On March 18, 2020, CalPERS issued Circular Letter 200-015-20 to clarify that, under the Order, the suspension of the retired annuitant work hour limitation and wait period rules under Government Code sections 7522.56, 21221(h) and 21224 applies to retired annuitants hired to ensure adequate staffing during the state of emergency by all local government employers that are CalPERS contracting agencies, effective as of March 4, 2020 until the state of emergency is lifted. During the state of emergency, retired annuitants are also exempt from the 60-day separation in service requirement under current CalPERS regulations. However, the prohibition on any predetermined agreement between an employer and an impending retiree who has not attained normal retirement age continues to remain in effect, consistent with federal law. Other rules related to employment of CalPERS retirees also remain in effect, including that compensation paid to the employee cannot exceed the maximum base salary for the position as listed on a publicly available pay schedule, and the employee cannot receive any benefit, incentive, compensation in lieu of benefits or other form of compensation in addition to the hourly pay rate. In addition, agencies must continue to enroll and report retired annuitants to CalPERS.
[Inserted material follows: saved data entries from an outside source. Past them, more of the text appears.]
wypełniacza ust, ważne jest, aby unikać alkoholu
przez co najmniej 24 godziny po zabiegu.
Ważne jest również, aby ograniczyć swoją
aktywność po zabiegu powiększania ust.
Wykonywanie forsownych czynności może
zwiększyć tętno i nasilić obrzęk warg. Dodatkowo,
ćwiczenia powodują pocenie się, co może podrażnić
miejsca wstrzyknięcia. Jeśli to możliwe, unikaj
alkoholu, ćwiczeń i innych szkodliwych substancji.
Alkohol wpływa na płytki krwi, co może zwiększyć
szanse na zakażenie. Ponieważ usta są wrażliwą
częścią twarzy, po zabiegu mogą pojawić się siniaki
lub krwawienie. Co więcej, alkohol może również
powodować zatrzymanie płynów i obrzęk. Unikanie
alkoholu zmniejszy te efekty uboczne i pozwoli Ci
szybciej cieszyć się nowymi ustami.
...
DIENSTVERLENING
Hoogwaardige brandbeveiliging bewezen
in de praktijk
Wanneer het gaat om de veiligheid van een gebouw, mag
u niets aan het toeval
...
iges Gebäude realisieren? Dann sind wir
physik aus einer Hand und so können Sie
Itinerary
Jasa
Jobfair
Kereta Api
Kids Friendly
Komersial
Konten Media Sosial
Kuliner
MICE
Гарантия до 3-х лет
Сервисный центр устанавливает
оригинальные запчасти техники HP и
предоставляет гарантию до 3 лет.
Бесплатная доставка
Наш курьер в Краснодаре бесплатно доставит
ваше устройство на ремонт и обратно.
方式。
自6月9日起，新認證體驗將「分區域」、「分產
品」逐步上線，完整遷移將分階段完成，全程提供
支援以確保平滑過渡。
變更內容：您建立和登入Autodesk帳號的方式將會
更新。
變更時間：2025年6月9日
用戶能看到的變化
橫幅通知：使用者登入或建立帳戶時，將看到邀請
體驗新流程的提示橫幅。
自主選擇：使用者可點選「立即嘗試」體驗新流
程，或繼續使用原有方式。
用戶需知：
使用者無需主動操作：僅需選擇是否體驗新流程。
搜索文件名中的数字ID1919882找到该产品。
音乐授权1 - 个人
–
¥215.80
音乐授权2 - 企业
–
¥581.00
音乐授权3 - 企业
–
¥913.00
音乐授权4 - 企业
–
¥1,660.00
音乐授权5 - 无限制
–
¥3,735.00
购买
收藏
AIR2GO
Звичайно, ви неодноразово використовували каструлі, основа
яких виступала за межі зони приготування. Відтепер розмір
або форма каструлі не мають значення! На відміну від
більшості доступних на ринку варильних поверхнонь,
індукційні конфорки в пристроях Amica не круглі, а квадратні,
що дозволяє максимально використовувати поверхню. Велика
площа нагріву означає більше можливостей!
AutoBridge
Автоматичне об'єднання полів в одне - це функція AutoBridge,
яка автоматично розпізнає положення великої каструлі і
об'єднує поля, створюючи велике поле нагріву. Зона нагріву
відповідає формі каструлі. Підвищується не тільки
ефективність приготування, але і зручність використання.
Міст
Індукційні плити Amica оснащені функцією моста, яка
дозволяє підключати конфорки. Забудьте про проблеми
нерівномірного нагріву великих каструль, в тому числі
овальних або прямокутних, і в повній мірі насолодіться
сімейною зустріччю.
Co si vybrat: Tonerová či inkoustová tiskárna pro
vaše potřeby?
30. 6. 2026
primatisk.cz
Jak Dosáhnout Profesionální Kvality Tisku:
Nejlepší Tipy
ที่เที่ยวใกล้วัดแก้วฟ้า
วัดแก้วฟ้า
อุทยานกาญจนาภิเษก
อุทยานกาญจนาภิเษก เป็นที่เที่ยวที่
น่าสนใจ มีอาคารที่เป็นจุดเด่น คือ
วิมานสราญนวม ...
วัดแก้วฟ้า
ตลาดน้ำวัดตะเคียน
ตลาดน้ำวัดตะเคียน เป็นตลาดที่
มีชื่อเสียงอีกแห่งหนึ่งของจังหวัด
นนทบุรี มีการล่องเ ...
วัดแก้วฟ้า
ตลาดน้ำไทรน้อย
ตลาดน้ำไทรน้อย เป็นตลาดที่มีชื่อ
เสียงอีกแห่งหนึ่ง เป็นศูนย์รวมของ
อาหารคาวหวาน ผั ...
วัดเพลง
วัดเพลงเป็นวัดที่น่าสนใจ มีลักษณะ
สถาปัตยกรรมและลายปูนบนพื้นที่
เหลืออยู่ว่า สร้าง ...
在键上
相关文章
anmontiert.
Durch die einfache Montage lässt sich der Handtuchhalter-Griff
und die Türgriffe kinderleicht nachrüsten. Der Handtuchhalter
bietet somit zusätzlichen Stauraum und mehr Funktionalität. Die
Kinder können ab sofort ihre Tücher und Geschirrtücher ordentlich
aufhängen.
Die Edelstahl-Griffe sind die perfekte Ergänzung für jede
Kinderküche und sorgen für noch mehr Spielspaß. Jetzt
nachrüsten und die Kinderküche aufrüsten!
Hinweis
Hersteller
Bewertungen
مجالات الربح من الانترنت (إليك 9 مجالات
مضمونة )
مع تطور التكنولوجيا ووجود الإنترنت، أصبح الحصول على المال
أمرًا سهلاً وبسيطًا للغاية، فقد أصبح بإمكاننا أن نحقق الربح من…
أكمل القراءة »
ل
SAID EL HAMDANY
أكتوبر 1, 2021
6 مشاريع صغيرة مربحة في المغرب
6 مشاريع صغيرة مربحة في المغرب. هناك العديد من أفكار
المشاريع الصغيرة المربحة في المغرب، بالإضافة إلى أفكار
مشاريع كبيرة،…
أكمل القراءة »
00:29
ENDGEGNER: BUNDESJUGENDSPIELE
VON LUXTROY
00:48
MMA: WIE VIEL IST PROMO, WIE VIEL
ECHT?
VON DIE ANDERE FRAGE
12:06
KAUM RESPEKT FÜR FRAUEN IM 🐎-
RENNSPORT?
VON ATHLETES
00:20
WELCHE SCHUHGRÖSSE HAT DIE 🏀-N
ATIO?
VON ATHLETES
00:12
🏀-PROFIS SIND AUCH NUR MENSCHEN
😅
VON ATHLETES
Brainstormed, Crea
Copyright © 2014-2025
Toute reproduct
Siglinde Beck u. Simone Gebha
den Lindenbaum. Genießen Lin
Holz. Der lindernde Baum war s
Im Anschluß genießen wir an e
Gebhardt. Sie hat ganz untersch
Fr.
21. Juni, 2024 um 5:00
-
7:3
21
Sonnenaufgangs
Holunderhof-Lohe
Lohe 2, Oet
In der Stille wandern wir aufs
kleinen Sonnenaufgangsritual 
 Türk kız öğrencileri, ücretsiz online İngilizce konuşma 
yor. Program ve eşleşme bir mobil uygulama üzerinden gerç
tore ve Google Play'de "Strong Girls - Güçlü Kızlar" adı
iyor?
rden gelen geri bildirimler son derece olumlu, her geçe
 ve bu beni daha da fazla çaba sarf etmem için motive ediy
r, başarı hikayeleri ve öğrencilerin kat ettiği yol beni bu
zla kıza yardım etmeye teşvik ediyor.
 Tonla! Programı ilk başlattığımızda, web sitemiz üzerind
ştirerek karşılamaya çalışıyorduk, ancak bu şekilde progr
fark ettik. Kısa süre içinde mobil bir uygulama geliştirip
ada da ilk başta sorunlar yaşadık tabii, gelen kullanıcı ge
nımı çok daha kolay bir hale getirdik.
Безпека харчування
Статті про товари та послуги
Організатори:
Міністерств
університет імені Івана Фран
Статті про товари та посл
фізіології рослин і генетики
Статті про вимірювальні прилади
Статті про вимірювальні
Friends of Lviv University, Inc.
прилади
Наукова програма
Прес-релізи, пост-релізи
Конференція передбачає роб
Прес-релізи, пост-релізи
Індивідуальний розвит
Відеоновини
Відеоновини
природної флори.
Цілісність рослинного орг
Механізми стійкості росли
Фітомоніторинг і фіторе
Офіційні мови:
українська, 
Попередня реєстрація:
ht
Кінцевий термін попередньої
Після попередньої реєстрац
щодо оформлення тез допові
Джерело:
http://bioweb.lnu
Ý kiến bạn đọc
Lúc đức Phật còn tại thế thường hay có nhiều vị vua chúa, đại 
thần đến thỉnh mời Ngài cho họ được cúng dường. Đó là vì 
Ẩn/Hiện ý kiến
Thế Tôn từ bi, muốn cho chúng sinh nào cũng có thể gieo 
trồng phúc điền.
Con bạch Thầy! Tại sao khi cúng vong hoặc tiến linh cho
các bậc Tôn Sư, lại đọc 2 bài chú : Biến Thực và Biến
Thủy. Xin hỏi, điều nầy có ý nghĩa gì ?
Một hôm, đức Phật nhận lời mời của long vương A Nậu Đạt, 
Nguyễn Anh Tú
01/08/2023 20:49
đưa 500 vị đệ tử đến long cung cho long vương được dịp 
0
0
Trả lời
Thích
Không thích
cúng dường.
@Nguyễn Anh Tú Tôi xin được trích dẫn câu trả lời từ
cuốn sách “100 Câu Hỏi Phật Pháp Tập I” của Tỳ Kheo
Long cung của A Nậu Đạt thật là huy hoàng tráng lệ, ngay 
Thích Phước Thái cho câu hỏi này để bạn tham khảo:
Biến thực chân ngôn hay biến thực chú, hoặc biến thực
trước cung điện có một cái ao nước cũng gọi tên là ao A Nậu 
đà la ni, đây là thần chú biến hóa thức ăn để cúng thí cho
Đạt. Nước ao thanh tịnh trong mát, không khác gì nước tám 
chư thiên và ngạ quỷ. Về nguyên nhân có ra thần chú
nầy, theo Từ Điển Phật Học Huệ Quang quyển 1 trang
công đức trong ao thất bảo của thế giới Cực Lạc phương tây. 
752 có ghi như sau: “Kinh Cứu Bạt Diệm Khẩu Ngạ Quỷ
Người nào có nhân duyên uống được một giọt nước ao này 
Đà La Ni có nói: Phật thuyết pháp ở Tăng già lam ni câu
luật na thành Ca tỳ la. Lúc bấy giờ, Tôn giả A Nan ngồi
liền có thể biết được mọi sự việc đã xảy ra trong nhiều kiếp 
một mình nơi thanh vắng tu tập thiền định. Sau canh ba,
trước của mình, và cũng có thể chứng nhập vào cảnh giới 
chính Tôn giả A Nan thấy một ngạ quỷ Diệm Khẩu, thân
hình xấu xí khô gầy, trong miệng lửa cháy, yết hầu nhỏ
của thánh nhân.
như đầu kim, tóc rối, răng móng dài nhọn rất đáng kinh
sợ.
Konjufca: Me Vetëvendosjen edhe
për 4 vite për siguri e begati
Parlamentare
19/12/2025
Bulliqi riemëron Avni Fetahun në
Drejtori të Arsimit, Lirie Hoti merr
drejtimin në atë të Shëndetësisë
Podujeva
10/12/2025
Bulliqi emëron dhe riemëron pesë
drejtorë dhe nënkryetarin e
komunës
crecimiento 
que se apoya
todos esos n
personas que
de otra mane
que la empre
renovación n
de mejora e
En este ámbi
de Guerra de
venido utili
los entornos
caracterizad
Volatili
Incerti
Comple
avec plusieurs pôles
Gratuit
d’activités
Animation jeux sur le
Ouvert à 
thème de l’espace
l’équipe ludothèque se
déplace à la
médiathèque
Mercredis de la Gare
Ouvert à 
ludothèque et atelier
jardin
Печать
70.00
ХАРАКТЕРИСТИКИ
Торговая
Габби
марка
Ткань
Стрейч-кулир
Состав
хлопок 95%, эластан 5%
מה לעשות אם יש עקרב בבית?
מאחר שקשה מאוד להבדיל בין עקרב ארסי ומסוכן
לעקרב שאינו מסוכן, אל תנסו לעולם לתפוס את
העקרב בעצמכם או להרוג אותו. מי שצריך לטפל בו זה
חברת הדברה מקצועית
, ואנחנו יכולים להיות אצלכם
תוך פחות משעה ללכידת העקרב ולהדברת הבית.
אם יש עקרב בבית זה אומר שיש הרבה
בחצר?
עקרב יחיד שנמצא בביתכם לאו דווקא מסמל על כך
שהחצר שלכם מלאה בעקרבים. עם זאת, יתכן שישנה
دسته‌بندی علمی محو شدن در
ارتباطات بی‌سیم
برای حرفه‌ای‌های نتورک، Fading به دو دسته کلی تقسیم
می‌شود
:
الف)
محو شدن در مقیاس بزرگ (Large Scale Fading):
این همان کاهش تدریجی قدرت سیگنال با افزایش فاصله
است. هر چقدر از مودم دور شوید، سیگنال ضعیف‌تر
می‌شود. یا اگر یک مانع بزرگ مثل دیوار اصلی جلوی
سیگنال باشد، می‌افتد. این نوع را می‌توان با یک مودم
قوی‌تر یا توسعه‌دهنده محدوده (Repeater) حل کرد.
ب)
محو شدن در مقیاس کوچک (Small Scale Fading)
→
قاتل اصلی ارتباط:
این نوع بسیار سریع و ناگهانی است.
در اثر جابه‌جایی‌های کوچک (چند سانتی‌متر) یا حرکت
The provisions of Government Code section 7522.56 also apply to other governmental employers with respect to rehired annuitants. Again, while the language of the Order is not clear, we believe that there is low risk to county and local governments in interpreting the rehired annuitant rules as being suspended in the same manner as CalPERS has done for both State and other participating employers. We believe that county and other local agencies would be able to rehire annuitants needed to respond to the emergency without violating the tax rules using similar rules. We recommend that any questions regarding rehiring retirees be addressed to the particular '37 Act system or other independent retirement system covering employees and retirees affected.